The Material Photographies Research Group meets regularly online to explore critical thinking/making around the photograph in its multiple forms and dynamic manifestations—to welcome new ways of thinking and celebrating the increasingly complex photosphere we inhabit.

All are warmly invited to attend!


The MPRG is currently resident at the Conservation Lab at the Museum of Care.

Please get in touch if you like to join us, access the readings, or hear more about the MPRG’s activities, email: [email protected]


Our next meeting:

January 17 at 12:30 pm London time.

This session will draw on Marcel Duchamp’s notion of the ‘infra-thin,’ drawn through artist and philosopher Erin Manning’s process-relational take on the infra-sensible, reading the following (texts attached):

  1. Elena Filipovic’s The Apparently Marginal Activities of Marcel Duchamp. This next session will focus on chapter 3. The Dead End of the Museum, p. 157-267. It’s a long chapter (though richly illustrated), if you know/or are less interested in Duchamp’s final posthumous installation, Étant donnés, then you can skip to page 222, where Filipovic concentrates on the work’s extensive photographic elements.

and,

  1. Chapter 1. of Erin Manning’s For a Pragmatics of the Useless: A Politics of the Infrathin, in Preamble, from “For a Pragmatics of the Useless”. Duke University Press, 2020, p. 15-31.

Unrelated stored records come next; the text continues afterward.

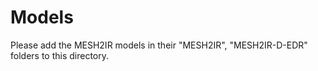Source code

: # Models

Please add the MESH2IR models in their "MESH2IR", "MESH2IR-D-EDR" folders to this directory.
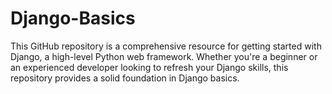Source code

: # Django-Basics
This GitHub repository is a comprehensive resource for getting started with Django, a high-level Python web framework. Whether you're a beginner or an experienced developer looking to refresh your Django skills, this repository provides a solid foundation in Django basics.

Elena Filipovic, born in 1972, is a curator and writer on contemporary art. As Director of Kunsthalle Basel, she has curated pivotal exhibitions, highlighting emerging artists. Known for curating the Belgian Pavilion at the Venice Biennale and authoring key texts on Marcel Duchamp, Filipovic's practice delves into the limits of exhibition-making and contemporary art's societal role.

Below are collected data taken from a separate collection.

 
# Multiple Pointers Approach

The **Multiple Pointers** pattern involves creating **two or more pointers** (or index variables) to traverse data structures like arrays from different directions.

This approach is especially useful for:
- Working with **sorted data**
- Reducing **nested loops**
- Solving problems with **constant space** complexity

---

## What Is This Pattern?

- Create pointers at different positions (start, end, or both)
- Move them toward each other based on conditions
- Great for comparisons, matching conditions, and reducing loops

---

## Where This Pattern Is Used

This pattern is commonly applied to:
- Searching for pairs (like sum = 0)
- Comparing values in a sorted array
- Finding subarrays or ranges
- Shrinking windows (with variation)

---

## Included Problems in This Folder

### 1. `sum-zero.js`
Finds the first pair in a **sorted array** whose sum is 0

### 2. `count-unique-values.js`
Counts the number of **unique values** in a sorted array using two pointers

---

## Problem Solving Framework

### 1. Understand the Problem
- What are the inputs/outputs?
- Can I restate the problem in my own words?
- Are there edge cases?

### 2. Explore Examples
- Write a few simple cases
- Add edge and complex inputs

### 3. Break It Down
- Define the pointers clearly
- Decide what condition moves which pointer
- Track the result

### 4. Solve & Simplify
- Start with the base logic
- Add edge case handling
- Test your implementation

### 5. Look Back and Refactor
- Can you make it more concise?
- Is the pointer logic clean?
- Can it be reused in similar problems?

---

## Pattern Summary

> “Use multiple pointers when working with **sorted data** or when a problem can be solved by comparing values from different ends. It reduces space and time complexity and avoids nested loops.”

Marcel Duchamp (1887-1968) was a pivotal artist whose "readymades" defied traditional art definitions, sparking Dada and Surrealist movements. Duchamp’s work questioned art's role, forging new paths for future artists. His influence persists in how art intersects with ideas and objects, underlining his critical role in shaping contemporary art discourse.

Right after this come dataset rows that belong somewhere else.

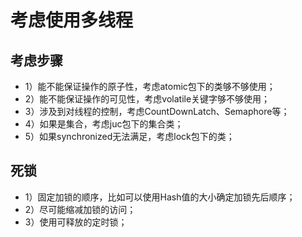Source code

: # 考虑使用多线程

## 考虑步骤

* 1）能不能保证操作的原子性，考虑atomic包下的类够不够使用；
* 2）能不能保证操作的可见性，考虑volatile关键字够不够使用；
* 3）涉及到对线程的控制，考虑CountDownLatch、Semaphore等；
* 4）如果是集合，考虑juc包下的集合类；
* 5）如果synchronized无法满足，考虑lock包下的类；

## 死锁

* 1）固定加锁的顺序，比如可以使用Hash值的大小确定加锁先后顺序；
* 2）尽可能缩减加锁的访问；
* 3）使用可释放的定时锁；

Erin Manning, born in 1969**,** is a Canadian philosopher and artist, recognised for her work at the intersection of art, philosophy, and politics. As a professor at Concordia University and director of the SenseLab, Manning explores the dynamics of sensation, thought, and expression, emphasising process and relations. Her interdisciplinary approach merges theory with practice, notably in her books "The Minor Gesture," and “For a Pragmatics of the Useless.” Manning's contributions span art, dance, and neurodiversity studies, advancing dialogues on the body's role in philosophical and artistic processes.